REVIEW: BKLYN The Musical, Streamed Online ✭✭✭✭

Ray Rackham reviews  BKLYN the musical by Mark Schoenfeld and Barri McPherson currently streaming online.

BKLYN the musical
The cast of BKLYN the musical. Photo: Sam Diaz and Dean Johnson

BKLYN The Musical
Now Streaming Online
4 Stars

Given how close the country is to reopening of theatre at a mass scale (and the almost daily news of West End reopening dates) its poignant that a streamed production has come along to remind us what an absolute lifeline theatrical streaming has been. Innovative, vibrant, and fearless,  Mark Schoenfeld and Barri McPherson’s BKLYN – The Musical invites us to believe in miracles, suggests that love will eventually conquer, and reminds us that anything is possible. Dean Johnson’s uniquely cinematic production goes a long way to proving so, merging the media of theatre, film and concert expertly.

BKLYN Newton Matthews
Newton Matthews.
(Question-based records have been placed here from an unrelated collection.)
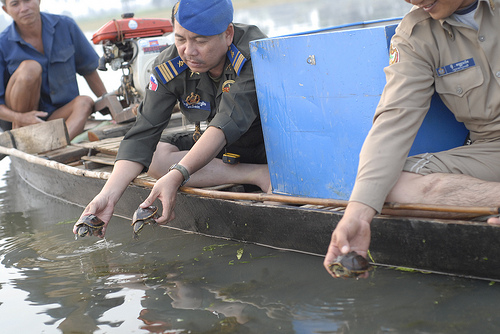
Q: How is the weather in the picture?
A: It is clear.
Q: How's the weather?
A: It is clear.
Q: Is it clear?
A: Yes, it is clear.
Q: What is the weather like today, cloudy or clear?
A: It is clear.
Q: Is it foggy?
A: No, it is clear.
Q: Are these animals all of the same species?
A: Yes, all the animals are turtles.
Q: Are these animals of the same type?
A: Yes, all the animals are turtles.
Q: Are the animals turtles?
A: Yes, all the animals are turtles.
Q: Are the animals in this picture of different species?
A: No, all the animals are turtles.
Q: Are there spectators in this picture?
A: No, there are no spectators.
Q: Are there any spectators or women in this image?
A: No, there are no spectators or women.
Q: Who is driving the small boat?
A: The man is driving the boat.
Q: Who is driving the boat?
A: The man is driving the boat.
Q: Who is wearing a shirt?
A: The man is wearing a shirt.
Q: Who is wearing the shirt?
A: The man is wearing a shirt.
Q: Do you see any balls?
A: No, there are no balls.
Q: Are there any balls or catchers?
A: No, there are no balls or catchers.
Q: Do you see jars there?
A: No, there are no jars.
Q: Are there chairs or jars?
A: No, there are no jars or chairs.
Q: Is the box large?
A: Yes, the box is large.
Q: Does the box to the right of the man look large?
A: Yes, the box is large.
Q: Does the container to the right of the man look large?
A: Yes, the box is large.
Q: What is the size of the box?
A: The box is large.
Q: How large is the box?
A: The box is large.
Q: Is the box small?
A: No, the box is large.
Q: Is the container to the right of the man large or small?
A: The box is large.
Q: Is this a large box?
A: Yes, this is a large box.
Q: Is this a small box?
A: No, this is a large box.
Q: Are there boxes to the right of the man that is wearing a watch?
A: Yes, there is a box to the right of the man.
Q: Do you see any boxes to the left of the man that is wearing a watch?
A: No, the box is to the right of the man.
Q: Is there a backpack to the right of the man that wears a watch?
A: No, there is a box to the right of the man.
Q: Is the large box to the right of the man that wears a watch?
A: Yes, the box is to the right of the man.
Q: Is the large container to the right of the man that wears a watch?
A: Yes, the box is to the right of the man.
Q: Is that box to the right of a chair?
A: No, the box is to the right of the man.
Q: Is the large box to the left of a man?
A: No, the box is to the right of a man.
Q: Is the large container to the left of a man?
A: No, the box is to the right of a man.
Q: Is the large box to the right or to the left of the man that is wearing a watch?
A: The box is to the right of the man.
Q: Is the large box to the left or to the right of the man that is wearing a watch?
A: The box is to the right of the man.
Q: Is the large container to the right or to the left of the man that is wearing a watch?
A: The box is to the right of the man.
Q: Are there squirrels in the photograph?
A: No, there are no squirrels.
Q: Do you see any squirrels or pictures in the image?
A: No, there are no squirrels or pictures.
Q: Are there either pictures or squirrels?
A: No, there are no squirrels or pictures.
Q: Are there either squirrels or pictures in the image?
A: No, there are no squirrels or pictures.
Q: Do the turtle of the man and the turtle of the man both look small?
A: Yes, both the turtle and the turtle are small.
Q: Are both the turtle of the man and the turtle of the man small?
A: Yes, both the turtle and the turtle are small.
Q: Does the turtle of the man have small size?
A: Yes, the turtle is small.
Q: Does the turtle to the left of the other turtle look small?
A: Yes, the turtle is small.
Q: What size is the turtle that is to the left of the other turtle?
A: The turtle is small.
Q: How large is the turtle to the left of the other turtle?
A: The turtle is small.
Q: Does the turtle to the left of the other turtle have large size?
A: No, the turtle is small.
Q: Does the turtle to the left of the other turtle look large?
A: No, the turtle is small.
Photo: Sam Diaz and Dean Johnson

Newtion Matthews’ charismatic Street Singer enters the battered shell of a Warehouse in the Boro, nods to the arriving band (Musical Director Leo Munby, Richie Garrison and Georgina Lloyd-Owen), and is swiftly joined by the very Brooklynite, urbane ensemble (Sejal Keshwala, Emma Kingston, Jamie Muscato and Marisha Wallace) as they collectively tell the sidewalk fairytale of a girl Brooklyn (Kingston), who grows up in a world of tragedy, yet becomes vocal prodigy. Sound familiar? It might be because a (different) production of BKLYN was one of the last fringe productions to be staged before a world of lockdown, social distancing and rules of six sent us away from the proscenium and watching on our screens. This is an entirely different production, with a completely different team behind it, and goes to show how a different interpretation can absolutely revolutionise a piece that had originally landed like a flat tyre on a Greenwich Village side street.

Marisha Wallace BKLYN
Marisha Wallace. Photo” Sam Doaz and Dean Johnson

This production of BKLYN has become a fairytale that takes us viscerally from the Manhattan of Radio City and Madison Square Gardens, to Parisian cafes, crack dens, with the horrors of Vietnam never being far from consciousness. As such, BKLYN very much examines the flip side of the American Dream. However, this story of the other side of that well trodden dream isn’t simply pitched at the dark and played as depressing. You’ll struggle to find such heartfelt happiness in disappointments, or a willingness to accept the rocks life throws; which gives BKLYN a very realistic and mature feel; and fills it with a sense of hope. As one character explains, “when you’re in America’s lost and found, you’ve got to believe anything is possible.” That isn’t to say it doesn’t hold a mirror up to the realties of life; Wallace’s Paradice addressing America and asking if it is even aware of the dark underbelly it has created is a powerful social commentary on what we’ve witnessed in the Capitol earlier this year. It’s fascinating and arresting and thrilling in equal measure.

Jamie Muscato BKLYN
Jamie Muscato. Photo: Sam Diaz and Dean Johnson

Not everything works. There are some ill judged moments: the reverb on Brooklyn’s dead mother’s vocals, for example, takes us away from a truthful scene and veers toward a Marley’s ghost of yesteryear. And whilst the score is played beautifully, the choice of instrumentation, (all alto-sax and cello) somewhat dates the piece to a New York of William Finn, Carole Bayer Sager or Peter Allen. The show is undoubtedly at its best when it ups the funk, a brilliant duet between Wallace and Kingston competing on who is more “Brooklyn” attests to this exceptionally well. Muscato seems almost underused until he delivers one of the most affecting moments of the evening, “Sometimes” (accompanied by the rest of this incredibly strong cast). It’s a pivotal moment of the piece – and delivers one of the musical’s strongest messages.

BKLYN musical
The cast of BKLYN

Andrew Exeter’s set and lighting design is absolutely beautiful, a mix of warm hues and stark haze illuminate a collection of torn and crumpled sheets of manuscript paper, exposed beams and rusting steel work; encased in a rickety, almost shabby chic series of frames. Exeter centres the piece very much where it should be, and not in the cod-RENT locale it’s earlier incantation at the Greenwich had. This place feels like a living, breathing Brooklyn and is visually stunning. But, the real star of the evening is Sam Diaz’s video editing, which ironically manages to break the fourth wall, even though we have the added obstacle of our television screen. As Kingston reminds us, “on every corner, roses can spring up through the concrete”. It’s nice to see BKLYN start to really bloom.